PROBLEM: Print every one of the records verbatim, omitting nothing.

Collected data:
#####

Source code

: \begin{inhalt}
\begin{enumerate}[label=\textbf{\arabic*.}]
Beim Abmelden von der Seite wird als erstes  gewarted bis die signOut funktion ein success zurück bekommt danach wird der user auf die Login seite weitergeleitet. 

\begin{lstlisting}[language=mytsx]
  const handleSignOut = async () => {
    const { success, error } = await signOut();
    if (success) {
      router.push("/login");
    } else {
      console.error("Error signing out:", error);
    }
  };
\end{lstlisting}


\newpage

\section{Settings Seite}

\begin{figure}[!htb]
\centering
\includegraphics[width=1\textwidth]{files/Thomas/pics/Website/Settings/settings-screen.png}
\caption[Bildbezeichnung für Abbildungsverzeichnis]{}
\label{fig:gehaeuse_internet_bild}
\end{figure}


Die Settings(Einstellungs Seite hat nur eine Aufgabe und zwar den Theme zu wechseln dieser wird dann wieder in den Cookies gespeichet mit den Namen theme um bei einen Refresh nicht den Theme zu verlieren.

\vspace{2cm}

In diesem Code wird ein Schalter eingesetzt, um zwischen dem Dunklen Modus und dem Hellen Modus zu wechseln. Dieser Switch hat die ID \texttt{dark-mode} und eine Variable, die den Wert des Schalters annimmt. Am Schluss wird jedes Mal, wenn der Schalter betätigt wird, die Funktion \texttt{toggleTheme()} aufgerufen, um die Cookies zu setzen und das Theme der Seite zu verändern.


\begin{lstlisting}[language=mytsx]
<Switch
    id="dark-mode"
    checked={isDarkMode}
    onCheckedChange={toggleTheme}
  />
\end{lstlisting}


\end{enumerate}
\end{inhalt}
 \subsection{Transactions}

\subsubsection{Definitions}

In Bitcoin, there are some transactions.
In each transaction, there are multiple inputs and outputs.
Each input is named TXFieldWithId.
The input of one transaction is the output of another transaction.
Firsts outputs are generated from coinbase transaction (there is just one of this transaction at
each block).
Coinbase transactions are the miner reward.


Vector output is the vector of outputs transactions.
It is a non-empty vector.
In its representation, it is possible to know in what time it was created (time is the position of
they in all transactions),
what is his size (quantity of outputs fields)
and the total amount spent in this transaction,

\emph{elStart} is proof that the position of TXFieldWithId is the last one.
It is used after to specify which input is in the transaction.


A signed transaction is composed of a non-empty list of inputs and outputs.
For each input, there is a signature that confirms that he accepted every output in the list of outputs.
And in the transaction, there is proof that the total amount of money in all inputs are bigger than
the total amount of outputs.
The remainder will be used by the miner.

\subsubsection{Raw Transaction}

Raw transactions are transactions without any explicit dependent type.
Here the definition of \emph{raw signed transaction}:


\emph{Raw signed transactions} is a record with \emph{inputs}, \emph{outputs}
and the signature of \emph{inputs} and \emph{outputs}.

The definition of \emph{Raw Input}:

#####

SOLUTION FOR THIS PROBLEM:
Source code

: \begin{inhalt}
\begin{enumerate}[label=\textbf{\arabic*.}]
Beim Abmelden von der Seite wird als erstes  gewarted bis die signOut funktion ein success zurück bekommt danach wird der user auf die Login seite weitergeleitet. 

\begin{lstlisting}[language=mytsx]
  const handleSignOut = async () => {
    const { success, error } = await signOut();
    if (success) {
      router.push("/login");
    } else {
      console.error("Error signing out:", error);
    }
  };
\end{lstlisting}


\newpage

\section{Settings Seite}

\begin{figure}[!htb]
\centering
\includegraphics[width=1\textwidth]{files/Thomas/pics/Website/Settings/settings-screen.png}
\caption[Bildbezeichnung für Abbildungsverzeichnis]{}
\label{fig:gehaeuse_internet_bild}
\end{figure}


Die Settings(Einstellungs Seite hat nur eine Aufgabe und zwar den Theme zu wechseln dieser wird dann wieder in den Cookies gespeichet mit den Namen theme um bei einen Refresh nicht den Theme zu verlieren.

\vspace{2cm}

In diesem Code wird ein Schalter eingesetzt, um zwischen dem Dunklen Modus und dem Hellen Modus zu wechseln. Dieser Switch hat die ID \texttt{dark-mode} und eine Variable, die den Wert des Schalters annimmt. Am Schluss wird jedes Mal, wenn der Schalter betätigt wird, die Funktion \texttt{toggleTheme()} aufgerufen, um die Cookies zu setzen und das Theme der Seite zu verändern.


\begin{lstlisting}[language=mytsx]
<Switch
    id="dark-mode"
    checked={isDarkMode}
    onCheckedChange={toggleTheme}
  />
\end{lstlisting}


\end{enumerate}
\end{inhalt}
 \subsection{Transactions}

\subsubsection{Definitions}

In Bitcoin, there are some transactions.
In each transaction, there are multiple inputs and outputs.
Each input is named TXFieldWithId.
The input of one transaction is the output of another transaction.
Firsts outputs are generated from coinbase transaction (there is just one of this transaction at
each block).
Coinbase transactions are the miner reward.


Vector output is the vector of outputs transactions.
It is a non-empty vector.
In its representation, it is possible to know in what time it was created (time is the position of
they in all transactions),
what is his size (quantity of outputs fields)
and the total amount spent in this transaction,

\emph{elStart} is proof that the position of TXFieldWithId is the last one.
It is used after to specify which input is in the transaction.


A signed transaction is composed of a non-empty list of inputs and outputs.
For each input, there is a signature that confirms that he accepted every output in the list of outputs.
And in the transaction, there is proof that the total amount of money in all inputs are bigger than
the total amount of outputs.
The remainder will be used by the miner.

\subsubsection{Raw Transaction}

Raw transactions are transactions without any explicit dependent type.
Here the definition of \emph{raw signed transaction}:


\emph{Raw signed transactions} is a record with \emph{inputs}, \emph{outputs}
and the signature of \emph{inputs} and \emph{outputs}.

The definition of \emph{Raw Input}:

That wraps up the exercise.